=== To be done ===
Substitute "color" for every "colour" in the records below, and write them all out again with nothing else changed.

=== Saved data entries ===
○ ○ ○
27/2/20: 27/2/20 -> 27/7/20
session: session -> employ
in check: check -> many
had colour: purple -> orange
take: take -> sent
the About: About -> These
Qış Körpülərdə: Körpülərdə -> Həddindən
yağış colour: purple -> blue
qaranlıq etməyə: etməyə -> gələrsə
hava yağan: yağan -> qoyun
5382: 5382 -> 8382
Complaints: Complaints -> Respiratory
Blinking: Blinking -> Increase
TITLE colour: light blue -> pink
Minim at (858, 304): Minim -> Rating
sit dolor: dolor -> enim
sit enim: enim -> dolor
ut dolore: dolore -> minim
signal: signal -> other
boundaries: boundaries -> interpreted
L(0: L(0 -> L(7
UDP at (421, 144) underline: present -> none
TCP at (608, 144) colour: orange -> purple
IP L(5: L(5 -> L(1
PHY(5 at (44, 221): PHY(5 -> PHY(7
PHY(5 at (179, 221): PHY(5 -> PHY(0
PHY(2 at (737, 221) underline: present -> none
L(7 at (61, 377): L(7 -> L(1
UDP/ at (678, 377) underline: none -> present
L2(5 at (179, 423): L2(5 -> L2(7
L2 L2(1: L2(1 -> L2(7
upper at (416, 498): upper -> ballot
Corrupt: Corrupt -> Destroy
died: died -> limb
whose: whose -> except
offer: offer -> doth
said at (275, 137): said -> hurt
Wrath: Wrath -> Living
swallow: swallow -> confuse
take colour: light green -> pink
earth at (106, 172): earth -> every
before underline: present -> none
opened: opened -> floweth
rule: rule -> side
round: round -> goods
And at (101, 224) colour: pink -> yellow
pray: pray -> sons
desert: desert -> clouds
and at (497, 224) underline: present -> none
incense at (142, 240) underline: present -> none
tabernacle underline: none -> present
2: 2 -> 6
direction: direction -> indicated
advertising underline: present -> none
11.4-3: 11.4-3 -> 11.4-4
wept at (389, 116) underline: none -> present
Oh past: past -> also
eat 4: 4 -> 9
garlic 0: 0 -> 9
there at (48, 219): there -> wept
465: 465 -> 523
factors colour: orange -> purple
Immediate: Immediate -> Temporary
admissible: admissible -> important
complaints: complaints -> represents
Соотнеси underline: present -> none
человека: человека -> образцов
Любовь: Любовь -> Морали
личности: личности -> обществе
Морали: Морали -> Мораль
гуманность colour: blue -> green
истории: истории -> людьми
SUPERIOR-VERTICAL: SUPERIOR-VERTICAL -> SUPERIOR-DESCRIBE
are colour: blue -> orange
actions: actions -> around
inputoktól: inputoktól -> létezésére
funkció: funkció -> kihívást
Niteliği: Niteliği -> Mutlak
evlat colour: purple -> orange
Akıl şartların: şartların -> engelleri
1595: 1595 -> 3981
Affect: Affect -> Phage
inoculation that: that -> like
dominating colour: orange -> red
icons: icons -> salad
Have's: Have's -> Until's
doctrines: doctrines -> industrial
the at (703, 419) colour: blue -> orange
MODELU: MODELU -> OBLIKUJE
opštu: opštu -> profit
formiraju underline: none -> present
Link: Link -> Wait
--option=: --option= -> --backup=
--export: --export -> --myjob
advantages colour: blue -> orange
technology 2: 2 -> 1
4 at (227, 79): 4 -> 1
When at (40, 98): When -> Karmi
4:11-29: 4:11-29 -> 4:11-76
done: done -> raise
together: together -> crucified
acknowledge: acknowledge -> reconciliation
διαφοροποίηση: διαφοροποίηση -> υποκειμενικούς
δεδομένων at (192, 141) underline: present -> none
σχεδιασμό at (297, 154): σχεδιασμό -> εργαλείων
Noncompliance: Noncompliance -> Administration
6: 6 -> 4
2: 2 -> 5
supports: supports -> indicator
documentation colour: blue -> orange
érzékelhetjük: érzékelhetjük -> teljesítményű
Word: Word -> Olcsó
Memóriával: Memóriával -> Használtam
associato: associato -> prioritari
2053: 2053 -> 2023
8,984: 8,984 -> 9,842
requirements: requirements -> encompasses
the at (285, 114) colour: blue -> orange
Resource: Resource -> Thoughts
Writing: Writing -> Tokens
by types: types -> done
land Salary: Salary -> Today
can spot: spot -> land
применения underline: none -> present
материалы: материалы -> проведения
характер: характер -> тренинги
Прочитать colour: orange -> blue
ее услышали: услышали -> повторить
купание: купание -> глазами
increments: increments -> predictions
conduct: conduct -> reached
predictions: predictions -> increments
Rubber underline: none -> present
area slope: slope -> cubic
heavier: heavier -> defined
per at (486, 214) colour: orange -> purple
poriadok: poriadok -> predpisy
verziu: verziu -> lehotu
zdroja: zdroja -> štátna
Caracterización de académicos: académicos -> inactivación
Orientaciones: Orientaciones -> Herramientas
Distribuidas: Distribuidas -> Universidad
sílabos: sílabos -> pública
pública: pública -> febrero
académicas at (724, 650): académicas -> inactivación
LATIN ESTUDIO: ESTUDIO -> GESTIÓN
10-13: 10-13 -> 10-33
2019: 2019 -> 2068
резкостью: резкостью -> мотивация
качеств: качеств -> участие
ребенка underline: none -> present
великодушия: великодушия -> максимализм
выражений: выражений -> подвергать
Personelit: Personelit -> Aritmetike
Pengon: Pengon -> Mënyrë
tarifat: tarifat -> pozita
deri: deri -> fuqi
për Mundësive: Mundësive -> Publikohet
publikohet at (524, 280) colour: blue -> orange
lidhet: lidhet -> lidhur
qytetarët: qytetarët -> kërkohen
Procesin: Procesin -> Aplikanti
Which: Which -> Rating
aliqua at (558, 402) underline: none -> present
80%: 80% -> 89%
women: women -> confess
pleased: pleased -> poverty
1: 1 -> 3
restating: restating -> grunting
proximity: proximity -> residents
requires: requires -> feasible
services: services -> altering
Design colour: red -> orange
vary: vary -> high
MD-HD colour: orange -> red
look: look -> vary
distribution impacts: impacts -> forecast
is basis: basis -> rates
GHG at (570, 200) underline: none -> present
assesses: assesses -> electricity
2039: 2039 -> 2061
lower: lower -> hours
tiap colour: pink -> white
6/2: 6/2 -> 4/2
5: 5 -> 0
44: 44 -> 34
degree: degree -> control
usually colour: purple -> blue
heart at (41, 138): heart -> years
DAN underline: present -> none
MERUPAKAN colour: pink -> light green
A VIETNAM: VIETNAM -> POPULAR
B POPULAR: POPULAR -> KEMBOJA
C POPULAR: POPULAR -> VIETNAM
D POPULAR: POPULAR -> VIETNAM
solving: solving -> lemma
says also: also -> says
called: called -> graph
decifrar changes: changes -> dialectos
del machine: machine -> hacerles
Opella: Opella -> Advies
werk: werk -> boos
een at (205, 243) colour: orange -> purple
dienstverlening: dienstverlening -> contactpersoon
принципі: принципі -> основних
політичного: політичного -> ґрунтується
○ ○ ○
=== The result ===
27/2/20: 27/2/20 -> 27/7/20
session: session -> employ
in check: check -> many
had color: purple -> orange
take: take -> sent
the About: About -> These
Qış Körpülərdə: Körpülərdə -> Həddindən
yağış color: purple -> blue
qaranlıq etməyə: etməyə -> gələrsə
hava yağan: yağan -> qoyun
5382: 5382 -> 8382
Complaints: Complaints -> Respiratory
Blinking: Blinking -> Increase
TITLE color: light blue -> pink
Minim at (858, 304): Minim -> Rating
sit dolor: dolor -> enim
sit enim: enim -> dolor
ut dolore: dolore -> minim
signal: signal -> other
boundaries: boundaries -> interpreted
L(0: L(0 -> L(7
UDP at (421, 144) underline: present -> none
TCP at (608, 144) color: orange -> purple
IP L(5: L(5 -> L(1
PHY(5 at (44, 221): PHY(5 -> PHY(7
PHY(5 at (179, 221): PHY(5 -> PHY(0
PHY(2 at (737, 221) underline: present -> none
L(7 at (61, 377): L(7 -> L(1
UDP/ at (678, 377) underline: none -> present
L2(5 at (179, 423): L2(5 -> L2(7
L2 L2(1: L2(1 -> L2(7
upper at (416, 498): upper -> ballot
Corrupt: Corrupt -> Destroy
died: died -> limb
whose: whose -> except
offer: offer -> doth
said at (275, 137): said -> hurt
Wrath: Wrath -> Living
swallow: swallow -> confuse
take color: light green -> pink
earth at (106, 172): earth -> every
before underline: present -> none
opened: opened -> floweth
rule: rule -> side
round: round -> goods
And at (101, 224) color: pink -> yellow
pray: pray -> sons
desert: desert -> clouds
and at (497, 224) underline: present -> none
incense at (142, 240) underline: present -> none
tabernacle underline: none -> present
2: 2 -> 6
direction: direction -> indicated
advertising underline: present -> none
11.4-3: 11.4-3 -> 11.4-4
wept at (389, 116) underline: none -> present
Oh past: past -> also
eat 4: 4 -> 9
garlic 0: 0 -> 9
there at (48, 219): there -> wept
465: 465 -> 523
factors color: orange -> purple
Immediate: Immediate -> Temporary
admissible: admissible -> important
complaints: complaints -> represents
Соотнеси underline: present -> none
человека: человека -> образцов
Любовь: Любовь -> Морали
личности: личности -> обществе
Морали: Морали -> Мораль
гуманность color: blue -> green
истории: истории -> людьми
SUPERIOR-VERTICAL: SUPERIOR-VERTICAL -> SUPERIOR-DESCRIBE
are color: blue -> orange
actions: actions -> around
inputoktól: inputoktól -> létezésére
funkció: funkció -> kihívást
Niteliği: Niteliği -> Mutlak
evlat color: purple -> orange
Akıl şartların: şartların -> engelleri
1595: 1595 -> 3981
Affect: Affect -> Phage
inoculation that: that -> like
dominating color: orange -> red
icons: icons -> salad
Have's: Have's -> Until's
doctrines: doctrines -> industrial
the at (703, 419) color: blue -> orange
MODELU: MODELU -> OBLIKUJE
opštu: opštu -> profit
formiraju underline: none -> present
Link: Link -> Wait
--option=: --option= -> --backup=
--export: --export -> --myjob
advantages color: blue -> orange
technology 2: 2 -> 1
4 at (227, 79): 4 -> 1
When at (40, 98): When -> Karmi
4:11-29: 4:11-29 -> 4:11-76
done: done -> raise
together: together -> crucified
acknowledge: acknowledge -> reconciliation
διαφοροποίηση: διαφοροποίηση -> υποκειμενικούς
δεδομένων at (192, 141) underline: present -> none
σχεδιασμό at (297, 154): σχεδιασμό -> εργαλείων
Noncompliance: Noncompliance -> Administration
6: 6 -> 4
2: 2 -> 5
supports: supports -> indicator
documentation color: blue -> orange
érzékelhetjük: érzékelhetjük -> teljesítményű
Word: Word -> Olcsó
Memóriával: Memóriával -> Használtam
associato: associato -> prioritari
2053: 2053 -> 2023
8,984: 8,984 -> 9,842
requirements: requirements -> encompasses
the at (285, 114) color: blue -> orange
Resource: Resource -> Thoughts
Writing: Writing -> Tokens
by types: types -> done
land Salary: Salary -> Today
can spot: spot -> land
применения underline: none -> present
материалы: материалы -> проведения
характер: характер -> тренинги
Прочитать color: orange -> blue
ее услышали: услышали -> повторить
купание: купание -> глазами
increments: increments -> predictions
conduct: conduct -> reached
predictions: predictions -> increments
Rubber underline: none -> present
area slope: slope -> cubic
heavier: heavier -> defined
per at (486, 214) color: orange -> purple
poriadok: poriadok -> predpisy
verziu: verziu -> lehotu
zdroja: zdroja -> štátna
Caracterización de académicos: académicos -> inactivación
Orientaciones: Orientaciones -> Herramientas
Distribuidas: Distribuidas -> Universidad
sílabos: sílabos -> pública
pública: pública -> febrero
académicas at (724, 650): académicas -> inactivación
LATIN ESTUDIO: ESTUDIO -> GESTIÓN
10-13: 10-13 -> 10-33
2019: 2019 -> 2068
резкостью: резкостью -> мотивация
качеств: качеств -> участие
ребенка underline: none -> present
великодушия: великодушия -> максимализм
выражений: выражений -> подвергать
Personelit: Personelit -> Aritmetike
Pengon: Pengon -> Mënyrë
tarifat: tarifat -> pozita
deri: deri -> fuqi
për Mundësive: Mundësive -> Publikohet
publikohet at (524, 280) color: blue -> orange
lidhet: lidhet -> lidhur
qytetarët: qytetarët -> kërkohen
Procesin: Procesin -> Aplikanti
Which: Which -> Rating
aliqua at (558, 402) underline: none -> present
80%: 80% -> 89%
women: women -> confess
pleased: pleased -> poverty
1: 1 -> 3
restating: restating -> grunting
proximity: proximity -> residents
requires: requires -> feasible
services: services -> altering
Design color: red -> orange
vary: vary -> high
MD-HD color: orange -> red
look: look -> vary
distribution impacts: impacts -> forecast
is basis: basis -> rates
GHG at (570, 200) underline: none -> present
assesses: assesses -> electricity
2039: 2039 -> 2061
lower: lower -> hours
tiap color: pink -> white
6/2: 6/2 -> 4/2
5: 5 -> 0
44: 44 -> 34
degree: degree -> control
usually color: purple -> blue
heart at (41, 138): heart -> years
DAN underline: present -> none
MERUPAKAN color: pink -> light green
A VIETNAM: VIETNAM -> POPULAR
B POPULAR: POPULAR -> KEMBOJA
C POPULAR: POPULAR -> VIETNAM
D POPULAR: POPULAR -> VIETNAM
solving: solving -> lemma
says also: also -> says
called: called -> graph
decifrar changes: changes -> dialectos
del machine: machine -> hacerles
Opella: Opella -> Advies
werk: werk -> boos
een at (205, 243) color: orange -> purple
dienstverlening: dienstverlening -> contactpersoon
принципі: принципі -> основних
політичного: політичного -> ґрунтується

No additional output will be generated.